▶ **WHAT YOU HAVE TO DO**: Pick out and copy every line in the material that contains the string "生成AI", treating uppercase and lowercase as different.

── EXCERPTED DATA

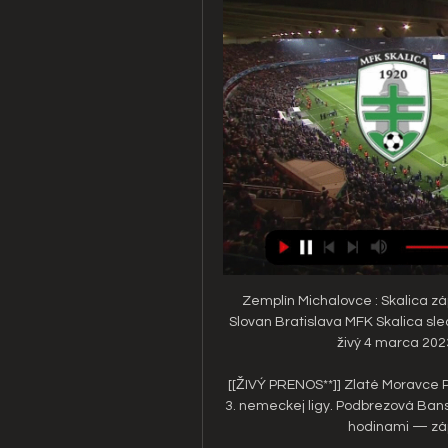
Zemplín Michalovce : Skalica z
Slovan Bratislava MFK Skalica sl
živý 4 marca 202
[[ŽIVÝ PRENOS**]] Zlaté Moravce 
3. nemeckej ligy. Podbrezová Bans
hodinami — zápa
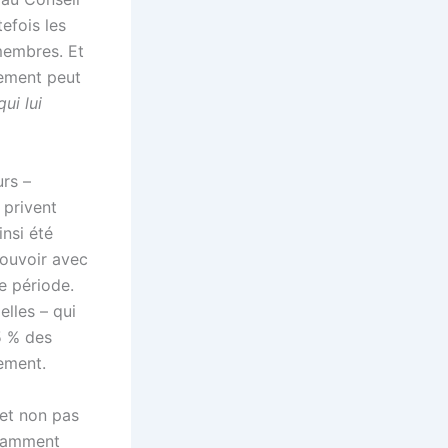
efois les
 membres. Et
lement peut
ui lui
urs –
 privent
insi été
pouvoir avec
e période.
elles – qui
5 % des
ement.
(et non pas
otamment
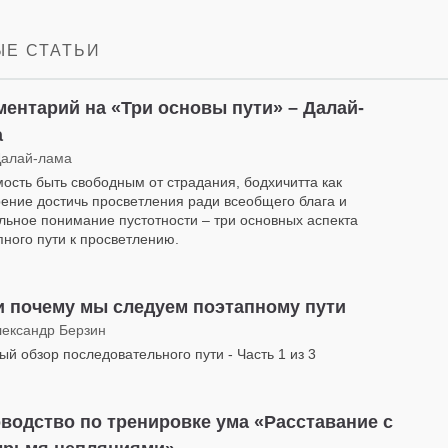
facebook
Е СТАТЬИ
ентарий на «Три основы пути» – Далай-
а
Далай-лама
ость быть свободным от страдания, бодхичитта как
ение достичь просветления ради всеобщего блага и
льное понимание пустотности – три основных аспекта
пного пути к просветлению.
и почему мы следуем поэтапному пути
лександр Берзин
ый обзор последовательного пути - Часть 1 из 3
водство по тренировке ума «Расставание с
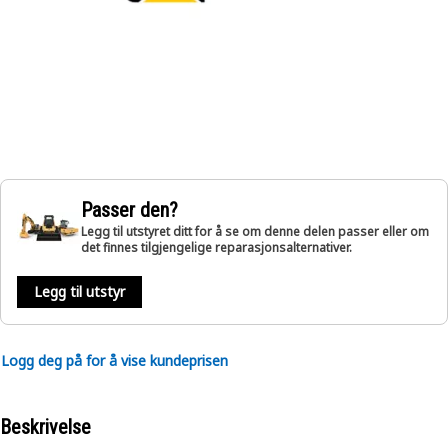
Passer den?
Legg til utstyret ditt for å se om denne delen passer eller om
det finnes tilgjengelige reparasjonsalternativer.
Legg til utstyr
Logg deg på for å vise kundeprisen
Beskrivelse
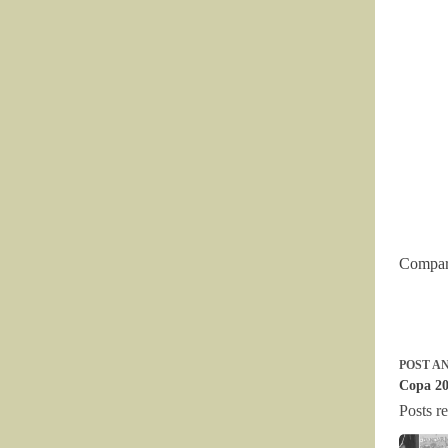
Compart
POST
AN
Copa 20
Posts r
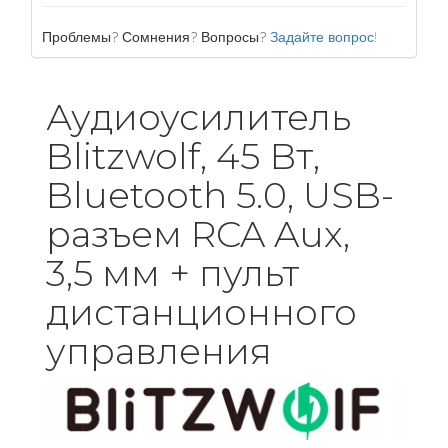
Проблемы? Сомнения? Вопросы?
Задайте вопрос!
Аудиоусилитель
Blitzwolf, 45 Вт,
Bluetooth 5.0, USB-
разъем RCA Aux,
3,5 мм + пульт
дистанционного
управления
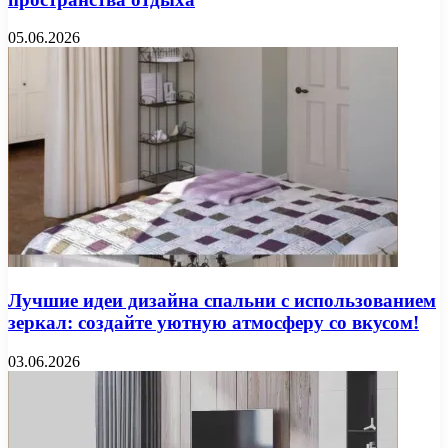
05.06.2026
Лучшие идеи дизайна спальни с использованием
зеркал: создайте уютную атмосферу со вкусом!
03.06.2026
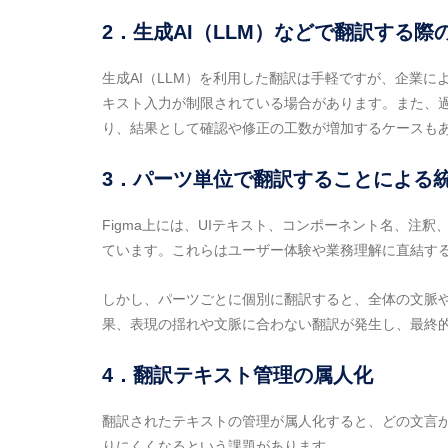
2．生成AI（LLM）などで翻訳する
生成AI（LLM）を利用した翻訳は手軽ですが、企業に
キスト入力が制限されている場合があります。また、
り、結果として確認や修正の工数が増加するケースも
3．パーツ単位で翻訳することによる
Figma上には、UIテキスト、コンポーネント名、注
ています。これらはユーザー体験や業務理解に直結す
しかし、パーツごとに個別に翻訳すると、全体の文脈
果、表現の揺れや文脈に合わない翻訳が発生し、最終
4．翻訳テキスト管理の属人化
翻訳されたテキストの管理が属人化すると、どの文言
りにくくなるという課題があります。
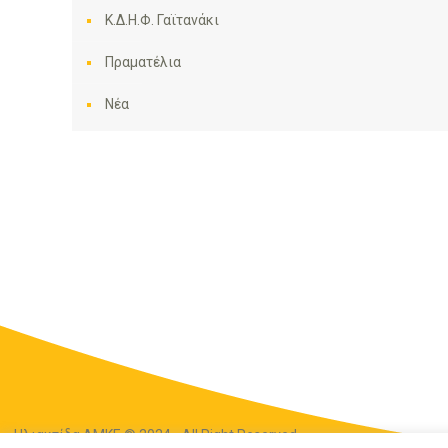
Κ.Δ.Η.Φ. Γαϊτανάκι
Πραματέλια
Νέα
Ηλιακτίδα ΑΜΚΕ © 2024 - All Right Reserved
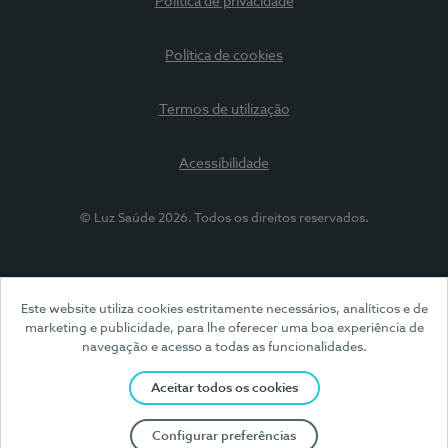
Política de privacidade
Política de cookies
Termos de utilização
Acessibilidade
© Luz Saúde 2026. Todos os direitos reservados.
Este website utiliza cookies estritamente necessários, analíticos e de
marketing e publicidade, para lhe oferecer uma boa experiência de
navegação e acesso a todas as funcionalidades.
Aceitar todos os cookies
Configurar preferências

────

▶ **TASK SOLUTION**:
2．生成AI（LLM）などで翻訳する
生成AI（LLM）を利用した翻訳は手軽ですが、企業に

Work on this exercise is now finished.